A case can be made, but various people will have different value judgments about the social, moral, ethical or economic worth of certain types of business uses. The use classes order, however, deals with land uses rather than making value judgments about certain types of business uses.
On a pier, for example, there is often a discrete area where people might expect to see such
activity taking place. I assume that piers will not fall within the general conditions relating to high streets and town centres to which the right hon. Member for Tottenham (Mr Lammy) and I have referred.
Robert Neill: I understand the hon. Lady's point, and also the point made by my hon. Friend the Member for St Austell and Newquay. We must accept that the planning system is not intended to deal with all issues of social contention to which value judgments apply. There is a separate licensing system which, to some degree, handles such matters as well, but the planning system, and in particular the use classes order, may not be the best vehicle to deal with what is a legitimate issue of social debate: the worth or otherwise of certain legal activities. That is why I think there is a difficulty in the right hon. Gentleman's proposition about a sui generis use class order. I accept that some of his points have force, and I accept that his concerns and those of his constituents are genuine. There are tensions in cases such as this, and the face of a high street can change if one particular use comes to dominate. However, as I have said, we cannot expect the planning system to be capable of solving all community issues. It is necessary to find a balance.
We have examined the position, and while I accept that in some cases difficulties can arise, I do not think it necessary to consider whether a national approach would be proportionate when there is no evidence to suggest that the proliferation of betting shops is a widespread problem that requires national legislation. There is also no evidence to suggest that banks are withdrawing from high streets because of betting shops, although they may be doing so for other reasons.
Tessa Munt: I beg to differ, given the quantity of casework with which I deal involving increasingly younger groups of people who have to search for help from the citizens advice bureau and various Christian organisations -I met representatives of one in Cheddar, in my constituency, on Saturday-because of disproportionate amounts of debt that originated from gambling.
Robert Neill: I am not suggesting that that is not an issue, but it is necessary to establish whether the planning law or the licensing regime is appropriate.
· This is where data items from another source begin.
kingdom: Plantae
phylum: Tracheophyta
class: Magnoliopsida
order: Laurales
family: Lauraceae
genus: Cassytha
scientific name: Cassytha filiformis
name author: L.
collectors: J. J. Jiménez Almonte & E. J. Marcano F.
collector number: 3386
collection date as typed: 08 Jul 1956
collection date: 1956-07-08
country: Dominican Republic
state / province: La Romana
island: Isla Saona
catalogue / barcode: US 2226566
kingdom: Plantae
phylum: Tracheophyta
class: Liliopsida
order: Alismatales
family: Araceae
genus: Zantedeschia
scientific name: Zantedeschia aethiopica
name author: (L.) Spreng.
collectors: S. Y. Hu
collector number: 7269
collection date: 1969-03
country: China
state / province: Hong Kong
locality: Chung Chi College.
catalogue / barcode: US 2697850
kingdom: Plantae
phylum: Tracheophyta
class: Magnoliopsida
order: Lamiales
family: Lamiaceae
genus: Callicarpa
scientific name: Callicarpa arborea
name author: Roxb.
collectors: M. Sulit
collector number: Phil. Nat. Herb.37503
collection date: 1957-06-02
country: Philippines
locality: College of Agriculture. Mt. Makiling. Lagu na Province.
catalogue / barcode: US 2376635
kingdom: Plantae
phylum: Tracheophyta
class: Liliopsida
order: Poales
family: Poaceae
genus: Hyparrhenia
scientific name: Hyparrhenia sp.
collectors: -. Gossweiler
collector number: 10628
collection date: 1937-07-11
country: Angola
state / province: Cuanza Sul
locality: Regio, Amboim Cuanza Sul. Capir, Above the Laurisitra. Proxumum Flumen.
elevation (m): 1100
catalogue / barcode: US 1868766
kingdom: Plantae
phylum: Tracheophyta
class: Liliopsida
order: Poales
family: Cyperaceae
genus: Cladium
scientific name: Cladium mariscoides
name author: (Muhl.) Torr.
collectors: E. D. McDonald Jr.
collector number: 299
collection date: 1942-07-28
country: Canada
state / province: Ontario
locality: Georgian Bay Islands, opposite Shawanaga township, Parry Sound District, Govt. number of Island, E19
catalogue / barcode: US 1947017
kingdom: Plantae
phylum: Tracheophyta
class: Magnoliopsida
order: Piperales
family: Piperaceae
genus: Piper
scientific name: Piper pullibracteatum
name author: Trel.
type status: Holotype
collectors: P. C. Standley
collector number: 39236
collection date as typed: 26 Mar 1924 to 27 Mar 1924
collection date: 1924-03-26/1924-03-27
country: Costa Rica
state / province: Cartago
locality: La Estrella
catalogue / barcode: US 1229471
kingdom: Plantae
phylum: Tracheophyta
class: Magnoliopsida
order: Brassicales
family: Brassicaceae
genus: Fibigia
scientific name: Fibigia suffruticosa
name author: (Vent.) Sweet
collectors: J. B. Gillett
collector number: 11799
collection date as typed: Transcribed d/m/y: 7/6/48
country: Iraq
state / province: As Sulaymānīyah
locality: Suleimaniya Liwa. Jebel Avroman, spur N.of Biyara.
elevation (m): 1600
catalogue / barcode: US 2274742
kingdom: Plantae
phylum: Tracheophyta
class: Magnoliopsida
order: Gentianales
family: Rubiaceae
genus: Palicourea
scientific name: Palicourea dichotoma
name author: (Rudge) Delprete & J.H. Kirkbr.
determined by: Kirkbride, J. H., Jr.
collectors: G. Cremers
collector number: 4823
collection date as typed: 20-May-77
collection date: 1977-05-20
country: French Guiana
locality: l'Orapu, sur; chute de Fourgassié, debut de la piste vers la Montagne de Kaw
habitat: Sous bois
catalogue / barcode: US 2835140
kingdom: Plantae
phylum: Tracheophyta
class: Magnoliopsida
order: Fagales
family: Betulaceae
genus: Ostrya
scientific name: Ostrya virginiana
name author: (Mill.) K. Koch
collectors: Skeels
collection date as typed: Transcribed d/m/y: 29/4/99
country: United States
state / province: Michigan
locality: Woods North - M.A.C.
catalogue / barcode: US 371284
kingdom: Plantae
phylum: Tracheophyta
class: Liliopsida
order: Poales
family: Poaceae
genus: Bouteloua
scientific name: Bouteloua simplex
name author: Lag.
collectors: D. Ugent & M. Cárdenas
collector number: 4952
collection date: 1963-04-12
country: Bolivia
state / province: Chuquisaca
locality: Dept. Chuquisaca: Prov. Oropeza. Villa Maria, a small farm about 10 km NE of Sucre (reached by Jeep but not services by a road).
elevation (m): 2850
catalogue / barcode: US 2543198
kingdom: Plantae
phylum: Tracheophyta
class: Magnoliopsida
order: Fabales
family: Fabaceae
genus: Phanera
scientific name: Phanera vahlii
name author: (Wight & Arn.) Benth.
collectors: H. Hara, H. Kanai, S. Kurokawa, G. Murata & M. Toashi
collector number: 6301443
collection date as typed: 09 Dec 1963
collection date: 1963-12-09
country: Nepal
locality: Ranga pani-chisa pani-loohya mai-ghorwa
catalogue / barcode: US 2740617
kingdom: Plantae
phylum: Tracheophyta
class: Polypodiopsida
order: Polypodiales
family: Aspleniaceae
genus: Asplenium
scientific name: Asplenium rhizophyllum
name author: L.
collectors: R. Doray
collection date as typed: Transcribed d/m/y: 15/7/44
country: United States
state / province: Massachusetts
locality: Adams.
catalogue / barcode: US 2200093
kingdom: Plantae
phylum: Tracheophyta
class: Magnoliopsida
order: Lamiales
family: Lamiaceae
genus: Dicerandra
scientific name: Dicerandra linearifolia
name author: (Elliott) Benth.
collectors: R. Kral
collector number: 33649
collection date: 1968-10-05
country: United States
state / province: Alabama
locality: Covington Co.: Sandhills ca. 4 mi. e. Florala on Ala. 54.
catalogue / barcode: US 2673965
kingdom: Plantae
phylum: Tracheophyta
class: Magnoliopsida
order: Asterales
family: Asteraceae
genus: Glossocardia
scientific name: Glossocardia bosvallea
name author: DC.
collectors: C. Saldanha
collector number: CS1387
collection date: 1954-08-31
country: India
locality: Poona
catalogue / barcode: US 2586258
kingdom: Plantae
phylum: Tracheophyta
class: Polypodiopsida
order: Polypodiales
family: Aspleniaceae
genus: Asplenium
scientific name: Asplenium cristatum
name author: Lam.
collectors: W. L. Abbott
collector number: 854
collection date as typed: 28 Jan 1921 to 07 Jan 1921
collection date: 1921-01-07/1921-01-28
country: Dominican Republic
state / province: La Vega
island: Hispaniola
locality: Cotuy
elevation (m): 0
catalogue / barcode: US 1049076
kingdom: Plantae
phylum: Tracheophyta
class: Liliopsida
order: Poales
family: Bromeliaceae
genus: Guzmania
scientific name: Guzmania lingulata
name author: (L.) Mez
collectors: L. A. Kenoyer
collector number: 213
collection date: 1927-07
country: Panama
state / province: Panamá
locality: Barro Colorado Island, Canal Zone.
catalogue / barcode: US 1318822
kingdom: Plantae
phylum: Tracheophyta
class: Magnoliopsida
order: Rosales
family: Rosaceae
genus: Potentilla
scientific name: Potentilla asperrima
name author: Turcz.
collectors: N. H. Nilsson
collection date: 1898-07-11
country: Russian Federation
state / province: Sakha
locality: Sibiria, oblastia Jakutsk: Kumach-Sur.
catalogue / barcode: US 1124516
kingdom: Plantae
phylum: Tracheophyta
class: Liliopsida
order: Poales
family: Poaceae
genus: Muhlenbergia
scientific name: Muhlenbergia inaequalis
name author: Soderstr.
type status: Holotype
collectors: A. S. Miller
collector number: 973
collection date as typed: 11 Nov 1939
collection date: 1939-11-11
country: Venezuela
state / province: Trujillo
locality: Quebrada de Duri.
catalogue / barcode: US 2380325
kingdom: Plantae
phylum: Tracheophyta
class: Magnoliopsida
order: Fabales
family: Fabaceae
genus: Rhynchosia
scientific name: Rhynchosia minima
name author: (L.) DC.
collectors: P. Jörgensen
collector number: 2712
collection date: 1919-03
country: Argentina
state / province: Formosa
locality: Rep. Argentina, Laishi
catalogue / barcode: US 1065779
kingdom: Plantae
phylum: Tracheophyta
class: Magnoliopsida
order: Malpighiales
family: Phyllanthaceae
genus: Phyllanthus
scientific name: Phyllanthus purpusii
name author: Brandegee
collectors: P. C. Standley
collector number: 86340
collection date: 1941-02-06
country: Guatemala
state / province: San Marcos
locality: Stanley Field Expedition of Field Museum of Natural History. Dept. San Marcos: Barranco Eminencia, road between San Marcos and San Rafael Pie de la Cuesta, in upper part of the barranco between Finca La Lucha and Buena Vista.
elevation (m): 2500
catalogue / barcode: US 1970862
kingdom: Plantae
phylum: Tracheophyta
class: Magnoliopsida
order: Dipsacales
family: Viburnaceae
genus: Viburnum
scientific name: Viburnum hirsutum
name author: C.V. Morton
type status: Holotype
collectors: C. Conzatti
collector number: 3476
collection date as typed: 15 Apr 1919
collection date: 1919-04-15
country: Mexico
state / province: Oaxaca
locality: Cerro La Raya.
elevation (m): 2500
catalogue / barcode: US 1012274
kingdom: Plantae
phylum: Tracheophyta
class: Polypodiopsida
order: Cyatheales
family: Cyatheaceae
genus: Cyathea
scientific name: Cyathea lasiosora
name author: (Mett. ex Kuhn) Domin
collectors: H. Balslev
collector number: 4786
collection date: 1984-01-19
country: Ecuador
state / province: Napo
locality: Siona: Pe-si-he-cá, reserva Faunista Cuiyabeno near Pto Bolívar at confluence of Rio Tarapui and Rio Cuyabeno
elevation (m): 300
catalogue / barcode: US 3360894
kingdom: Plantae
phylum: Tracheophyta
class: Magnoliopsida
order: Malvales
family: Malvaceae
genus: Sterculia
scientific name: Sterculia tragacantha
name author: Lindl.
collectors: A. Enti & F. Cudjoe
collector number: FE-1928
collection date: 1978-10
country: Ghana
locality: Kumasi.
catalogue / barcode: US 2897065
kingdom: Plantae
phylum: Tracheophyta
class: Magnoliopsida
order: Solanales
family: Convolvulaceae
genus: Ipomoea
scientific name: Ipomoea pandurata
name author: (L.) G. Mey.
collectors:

My colleagues in the Department for Culture, Media and Sport have expressed willingness to monitor the extent to which the number and concentration of betting shops have changed since the Gambling Act 2005 came into force, and to establish whether there is a causal link between undesirable social impacts and any proliferation. They will continue to work with local authorities to that end.
Finally, a localism Bill will give local authorities more discretion in regard to the way in which they reflect local need in the planning process. Before too long, we will present proposals relating both to the Bill and to associated planning reforms. I do not suggest that that will automatically provide a silver bullet either, but we will keep these matters under review.